▶ Selected text:
☆ ☆ ☆ ☆ ☆ ☆ ☆

It’s really that sad and that simple but we need to support leadership amongst the unlikely. Two inspired and unlikely leaders who spring to mind are Angelina Jolie and Sacha Baron Cohen. Listen to them both speaking passionately about the plight of an unbalanced world. The are humble, humorous and empathic. And there are others worth listening to. It is vital to our survival that we all tune in because the current crop of vainglorious headliners and power-brokers are too dazzled by the pond to notice Echo. When/if they raise their heads from contemplation of their own reflections they will realise that the adulation they have craved and courted has been nothing more than an echo of their own self-absorption and this rot evangelism that spews from the mouths of the Johnsons and the Trumps and the Gates serves no-one. James recognised this balderdash when it appeared differently striped and monogramed last century and he called it out. Maybe this was the secret behind James’ enigmatic smile: he knew he was reaching the masses in a way that the narcissistic power-brokers could not.
He was being heard.
Segueing tightly: you would have to have been on Mars not to have been aware of the taxpayer funded depravity Prince Andrew has been indulging in. I find it very interesting and somewhat telling that Royal news and gossip is one frame up from the latest updates on The Bold and the Beautiful in the right-hand side ads streamed daily. The goldfish bowl anachronistic existence of the British Royal Family is well-placed in the same column as the fictitious celebrity gossip around TBATB, surely one of the silliest and most tawdry soaps ever to come out of America. What purpose beyond expensive taxpayer funded entertainment does Royalty provide these days? And surely their purpose can be better served by a scripted soap with an interchangeable cast?
The insane amount of money forked out each year to support the ever-expanding Royal Family can be better directed towards social welfare and I can think of several commendable uses for Buckingham Palace other than housing the spoilt, idle and arguably indolent Windsors who are, let’s face it, hopelessly out of touch with the public they are supposedly serving.
But to return to the scourging wit of Clive James. No sector was too sacred for comment and largely he had compassion. Except when it came to women.

☆ ☆ ☆ ☆ ☆ ☆ ☆

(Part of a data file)
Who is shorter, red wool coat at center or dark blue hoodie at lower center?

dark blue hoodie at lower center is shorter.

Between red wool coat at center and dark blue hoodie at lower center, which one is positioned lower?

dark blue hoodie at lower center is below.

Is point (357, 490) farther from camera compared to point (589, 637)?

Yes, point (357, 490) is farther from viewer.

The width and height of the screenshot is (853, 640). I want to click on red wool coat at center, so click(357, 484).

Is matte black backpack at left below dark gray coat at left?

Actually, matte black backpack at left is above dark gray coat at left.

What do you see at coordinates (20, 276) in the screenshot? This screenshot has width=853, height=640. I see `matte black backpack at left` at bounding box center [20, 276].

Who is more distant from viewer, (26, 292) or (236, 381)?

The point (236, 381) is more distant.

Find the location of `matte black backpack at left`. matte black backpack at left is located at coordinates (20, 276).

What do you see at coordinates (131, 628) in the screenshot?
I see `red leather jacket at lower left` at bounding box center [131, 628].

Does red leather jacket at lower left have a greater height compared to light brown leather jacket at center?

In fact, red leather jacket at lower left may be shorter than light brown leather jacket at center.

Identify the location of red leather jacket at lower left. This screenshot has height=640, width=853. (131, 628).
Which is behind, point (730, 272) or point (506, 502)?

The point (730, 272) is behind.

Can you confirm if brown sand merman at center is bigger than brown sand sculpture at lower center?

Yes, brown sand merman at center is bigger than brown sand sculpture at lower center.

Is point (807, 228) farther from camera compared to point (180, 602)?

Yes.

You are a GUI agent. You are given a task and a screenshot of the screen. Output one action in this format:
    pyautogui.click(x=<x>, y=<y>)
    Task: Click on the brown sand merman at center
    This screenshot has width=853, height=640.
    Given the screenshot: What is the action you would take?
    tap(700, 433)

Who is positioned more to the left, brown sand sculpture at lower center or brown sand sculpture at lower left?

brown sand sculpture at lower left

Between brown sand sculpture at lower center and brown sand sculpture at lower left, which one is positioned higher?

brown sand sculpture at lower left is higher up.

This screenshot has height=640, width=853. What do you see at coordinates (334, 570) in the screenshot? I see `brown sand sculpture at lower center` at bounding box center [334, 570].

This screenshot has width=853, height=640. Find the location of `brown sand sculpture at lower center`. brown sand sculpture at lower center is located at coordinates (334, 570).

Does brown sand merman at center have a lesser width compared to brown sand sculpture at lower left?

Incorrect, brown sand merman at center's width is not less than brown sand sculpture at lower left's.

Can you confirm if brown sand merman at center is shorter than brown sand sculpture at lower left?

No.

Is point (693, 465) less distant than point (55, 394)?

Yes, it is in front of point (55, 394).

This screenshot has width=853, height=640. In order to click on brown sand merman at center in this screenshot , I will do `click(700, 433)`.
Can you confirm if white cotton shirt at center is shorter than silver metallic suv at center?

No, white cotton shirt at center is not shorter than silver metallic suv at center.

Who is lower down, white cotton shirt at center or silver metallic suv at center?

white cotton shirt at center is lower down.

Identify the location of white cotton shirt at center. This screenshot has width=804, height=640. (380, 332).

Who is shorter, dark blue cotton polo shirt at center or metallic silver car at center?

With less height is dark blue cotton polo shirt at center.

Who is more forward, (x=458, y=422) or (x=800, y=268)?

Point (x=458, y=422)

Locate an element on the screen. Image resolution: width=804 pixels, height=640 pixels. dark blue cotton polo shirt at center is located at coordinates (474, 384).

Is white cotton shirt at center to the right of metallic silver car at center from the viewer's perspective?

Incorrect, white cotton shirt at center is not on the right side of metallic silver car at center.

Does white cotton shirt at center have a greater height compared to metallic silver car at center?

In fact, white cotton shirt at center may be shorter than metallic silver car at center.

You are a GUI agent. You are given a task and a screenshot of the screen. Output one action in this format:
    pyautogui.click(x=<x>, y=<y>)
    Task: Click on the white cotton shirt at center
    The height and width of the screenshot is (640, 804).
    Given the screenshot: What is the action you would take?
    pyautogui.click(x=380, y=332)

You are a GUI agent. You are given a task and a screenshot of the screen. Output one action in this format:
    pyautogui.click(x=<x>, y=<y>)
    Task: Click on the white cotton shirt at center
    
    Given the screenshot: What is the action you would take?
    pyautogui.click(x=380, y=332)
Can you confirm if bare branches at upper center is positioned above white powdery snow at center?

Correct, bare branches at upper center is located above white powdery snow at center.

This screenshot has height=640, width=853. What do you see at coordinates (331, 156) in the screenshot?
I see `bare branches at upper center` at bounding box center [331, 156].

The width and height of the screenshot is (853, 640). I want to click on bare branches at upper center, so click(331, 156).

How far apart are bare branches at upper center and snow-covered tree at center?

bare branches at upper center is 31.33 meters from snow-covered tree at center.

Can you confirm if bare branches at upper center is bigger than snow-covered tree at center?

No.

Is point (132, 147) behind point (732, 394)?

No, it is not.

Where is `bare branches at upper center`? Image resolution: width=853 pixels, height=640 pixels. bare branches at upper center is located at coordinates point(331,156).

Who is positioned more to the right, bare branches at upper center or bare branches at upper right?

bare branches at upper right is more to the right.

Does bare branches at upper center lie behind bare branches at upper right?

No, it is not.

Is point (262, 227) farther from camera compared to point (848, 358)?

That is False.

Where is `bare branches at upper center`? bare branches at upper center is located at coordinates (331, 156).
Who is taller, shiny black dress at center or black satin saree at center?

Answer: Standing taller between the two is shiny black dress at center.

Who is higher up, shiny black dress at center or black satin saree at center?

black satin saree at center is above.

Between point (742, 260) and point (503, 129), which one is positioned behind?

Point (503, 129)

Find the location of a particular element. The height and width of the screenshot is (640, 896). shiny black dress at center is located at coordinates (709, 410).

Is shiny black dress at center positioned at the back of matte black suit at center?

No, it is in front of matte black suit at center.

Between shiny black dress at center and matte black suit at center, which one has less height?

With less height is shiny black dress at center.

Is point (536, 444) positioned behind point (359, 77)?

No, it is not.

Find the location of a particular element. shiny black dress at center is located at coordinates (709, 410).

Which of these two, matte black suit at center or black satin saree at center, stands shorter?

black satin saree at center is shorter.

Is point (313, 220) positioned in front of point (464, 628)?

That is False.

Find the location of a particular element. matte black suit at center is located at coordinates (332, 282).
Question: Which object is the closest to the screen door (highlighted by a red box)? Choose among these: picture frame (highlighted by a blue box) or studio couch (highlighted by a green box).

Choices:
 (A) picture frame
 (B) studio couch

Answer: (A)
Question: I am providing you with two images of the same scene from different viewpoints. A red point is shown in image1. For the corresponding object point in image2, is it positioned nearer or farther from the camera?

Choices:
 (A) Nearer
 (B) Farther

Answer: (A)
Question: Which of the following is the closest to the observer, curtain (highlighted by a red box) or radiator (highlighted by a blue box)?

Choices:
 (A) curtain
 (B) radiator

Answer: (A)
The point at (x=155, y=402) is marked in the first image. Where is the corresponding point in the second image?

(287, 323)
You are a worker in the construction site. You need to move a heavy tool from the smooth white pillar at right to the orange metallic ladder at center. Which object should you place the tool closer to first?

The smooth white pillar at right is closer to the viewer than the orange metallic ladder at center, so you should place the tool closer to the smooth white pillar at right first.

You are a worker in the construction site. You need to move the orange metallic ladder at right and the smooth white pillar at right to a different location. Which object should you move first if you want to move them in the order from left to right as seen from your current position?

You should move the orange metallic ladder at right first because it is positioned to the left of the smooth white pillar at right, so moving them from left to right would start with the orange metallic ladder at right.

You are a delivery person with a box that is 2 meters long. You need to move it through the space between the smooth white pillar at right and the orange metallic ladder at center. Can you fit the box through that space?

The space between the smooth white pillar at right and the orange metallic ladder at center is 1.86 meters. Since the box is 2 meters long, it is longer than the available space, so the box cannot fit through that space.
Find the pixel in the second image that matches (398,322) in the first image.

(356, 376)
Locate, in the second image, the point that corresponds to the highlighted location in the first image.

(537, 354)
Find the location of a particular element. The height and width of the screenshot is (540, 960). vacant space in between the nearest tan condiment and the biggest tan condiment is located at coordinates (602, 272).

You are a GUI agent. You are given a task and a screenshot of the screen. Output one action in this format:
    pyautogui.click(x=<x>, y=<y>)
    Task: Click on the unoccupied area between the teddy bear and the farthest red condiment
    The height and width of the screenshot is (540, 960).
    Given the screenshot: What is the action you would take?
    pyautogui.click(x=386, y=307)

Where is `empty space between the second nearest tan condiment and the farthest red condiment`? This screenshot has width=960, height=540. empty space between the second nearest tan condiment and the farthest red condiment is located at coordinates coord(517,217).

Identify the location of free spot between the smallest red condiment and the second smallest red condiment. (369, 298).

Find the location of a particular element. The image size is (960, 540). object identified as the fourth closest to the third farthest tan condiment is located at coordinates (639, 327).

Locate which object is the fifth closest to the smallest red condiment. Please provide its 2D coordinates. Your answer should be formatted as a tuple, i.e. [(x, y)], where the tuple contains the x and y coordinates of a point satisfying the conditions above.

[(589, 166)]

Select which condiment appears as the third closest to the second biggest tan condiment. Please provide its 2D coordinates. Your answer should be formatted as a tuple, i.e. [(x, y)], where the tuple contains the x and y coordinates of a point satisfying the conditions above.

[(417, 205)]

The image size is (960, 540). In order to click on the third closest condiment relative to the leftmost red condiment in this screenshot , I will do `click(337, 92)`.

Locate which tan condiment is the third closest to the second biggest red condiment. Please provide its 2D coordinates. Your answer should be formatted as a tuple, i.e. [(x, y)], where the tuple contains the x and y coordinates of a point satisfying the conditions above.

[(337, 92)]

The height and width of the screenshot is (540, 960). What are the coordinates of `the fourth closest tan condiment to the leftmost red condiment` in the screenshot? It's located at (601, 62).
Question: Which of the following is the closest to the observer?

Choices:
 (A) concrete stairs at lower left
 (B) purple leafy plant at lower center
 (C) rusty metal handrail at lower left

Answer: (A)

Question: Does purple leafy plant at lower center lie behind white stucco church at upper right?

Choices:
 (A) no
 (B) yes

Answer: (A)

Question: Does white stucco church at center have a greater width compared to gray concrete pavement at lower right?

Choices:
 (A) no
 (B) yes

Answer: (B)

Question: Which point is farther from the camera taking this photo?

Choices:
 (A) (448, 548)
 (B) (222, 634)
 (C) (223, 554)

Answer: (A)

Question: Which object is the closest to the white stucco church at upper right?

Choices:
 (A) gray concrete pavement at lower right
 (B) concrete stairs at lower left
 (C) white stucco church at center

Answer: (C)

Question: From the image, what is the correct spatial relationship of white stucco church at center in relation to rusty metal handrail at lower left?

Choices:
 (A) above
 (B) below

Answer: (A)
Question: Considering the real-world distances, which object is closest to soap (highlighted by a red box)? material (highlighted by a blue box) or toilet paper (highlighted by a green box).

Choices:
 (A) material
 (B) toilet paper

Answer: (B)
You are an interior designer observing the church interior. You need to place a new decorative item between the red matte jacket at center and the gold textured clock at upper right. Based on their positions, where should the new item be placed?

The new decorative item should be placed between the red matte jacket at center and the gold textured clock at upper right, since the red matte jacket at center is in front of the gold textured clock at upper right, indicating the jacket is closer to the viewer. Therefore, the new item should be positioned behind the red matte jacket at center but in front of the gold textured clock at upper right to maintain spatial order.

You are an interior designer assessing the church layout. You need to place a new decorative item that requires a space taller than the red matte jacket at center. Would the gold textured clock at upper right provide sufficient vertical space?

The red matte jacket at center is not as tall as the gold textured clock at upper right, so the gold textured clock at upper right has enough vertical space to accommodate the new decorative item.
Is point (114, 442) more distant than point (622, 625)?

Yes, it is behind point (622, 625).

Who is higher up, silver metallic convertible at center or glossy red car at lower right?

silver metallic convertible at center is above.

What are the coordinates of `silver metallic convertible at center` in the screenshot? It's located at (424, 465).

☆ ☆ ☆ ☆ ☆ ☆ ☆

▶ Task requirements:
(1) From the text on Clive James and the Royals, write out the passage starting at "Segueing tightly: you" and ending at "an interchangeable cast?", switching "goldfish bowl" to "fishbowl".
(2) Translate this sentence from the text on Clive James and the Royals into Spanish: "No sector was too sacred for comment and largely he had compassion."
These rows have no connection to the text about Clive James and the Royal Family.

▶ Answer set:
(1)
Segueing tightly: you would have to have been on Mars not to have been aware of the taxpayer funded depravity Prince Andrew has been indulging in. I find it very interesting and somewhat telling that Royal news and gossip is one frame up from the latest updates on The Bold and the Beautiful in the right-hand side ads streamed daily. The fishbowl anachronistic existence of the British Royal Family is well-placed in the same column as the fictitious celebrity gossip around TBATB, surely one of the silliest and most tawdry soaps ever to come out of America. What purpose beyond expensive taxpayer funded entertainment does Royalty provide these days? And surely their purpose can be better served by a scripted soap with an interchangeable cast?

(2) Ningún sector era demasiado sagrado para comentarlo y, en general, tenía compasión.